All of this being said, it is not to say that raising capital is not possible in a bear market. While far fewer companies are funded, those with a great team can often still secure funding. The key is to have an excellent business model and a team to lead it.
FAQs on preparing your startup for a recession
Q: If I am a self-financing business, how should I prepare for an economic downturn?
A: For self-funded businesses, the numbers you need to know are even more important. Not only because you need to know what your current consumption rate and cash flow is, but also because if you run into a cash shortage, the need to increase debt or equity may arise.
Q: What if I’m in the middle of a fundraiser? How should I adjust my focus?
A: Flexibility is key when raising capital. For example, you may be currently raising capital, but as we enter a very unstable environment for capital raises, you should have the flexibility to consider switching to a debt deal or even a creative financing strategy such as insurance. performance guarantee mentioned above.
Q: How can I protect my startup in an economic downturn other than cutting staff?
A: Maintaining cash reserves and raising capital to bolster those reserves before the economy deteriorates further is the best way to put a technology company in a position to weather economic uncertainty.

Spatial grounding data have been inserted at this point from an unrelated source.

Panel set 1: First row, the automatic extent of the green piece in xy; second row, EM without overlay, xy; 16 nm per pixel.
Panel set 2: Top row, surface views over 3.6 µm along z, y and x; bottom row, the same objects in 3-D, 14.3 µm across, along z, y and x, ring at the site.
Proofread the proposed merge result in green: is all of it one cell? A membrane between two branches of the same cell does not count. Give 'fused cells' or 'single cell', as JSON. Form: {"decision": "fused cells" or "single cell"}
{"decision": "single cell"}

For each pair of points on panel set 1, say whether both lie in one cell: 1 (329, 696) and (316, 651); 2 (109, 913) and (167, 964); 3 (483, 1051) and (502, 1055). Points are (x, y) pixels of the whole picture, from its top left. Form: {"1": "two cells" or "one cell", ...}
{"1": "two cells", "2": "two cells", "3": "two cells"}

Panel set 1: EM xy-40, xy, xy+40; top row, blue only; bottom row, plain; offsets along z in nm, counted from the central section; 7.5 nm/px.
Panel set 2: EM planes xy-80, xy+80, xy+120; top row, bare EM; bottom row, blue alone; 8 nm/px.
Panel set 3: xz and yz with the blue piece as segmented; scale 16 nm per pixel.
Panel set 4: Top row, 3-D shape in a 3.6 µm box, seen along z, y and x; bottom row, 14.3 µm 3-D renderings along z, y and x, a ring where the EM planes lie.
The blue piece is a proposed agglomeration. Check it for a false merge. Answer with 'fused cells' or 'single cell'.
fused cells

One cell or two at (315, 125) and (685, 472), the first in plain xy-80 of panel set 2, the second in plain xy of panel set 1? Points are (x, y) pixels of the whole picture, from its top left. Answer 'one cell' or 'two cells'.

Q: If there is a recession, how long will it last? Is it better to prepare for the worst case?
A: Most data shows that recessions last 12 to 18 months on average. Your financial strategy should always be to prepare for the worst case scenario and maintain a conservative cash position. It’s easier to raise capital when you’re not in a significant cash crunch.
Recessions don’t need to mean a recession
While the broader global economy may well see a pullback in the coming months, every business cycle has winners and losers, and there is plenty of capital to be raised. Which side you end up on is not determined by luck or a brilliant product, but by the strategic decisions you make in a few key areas: financing, positioning, proactive decision-making, and also calculated risk-taking.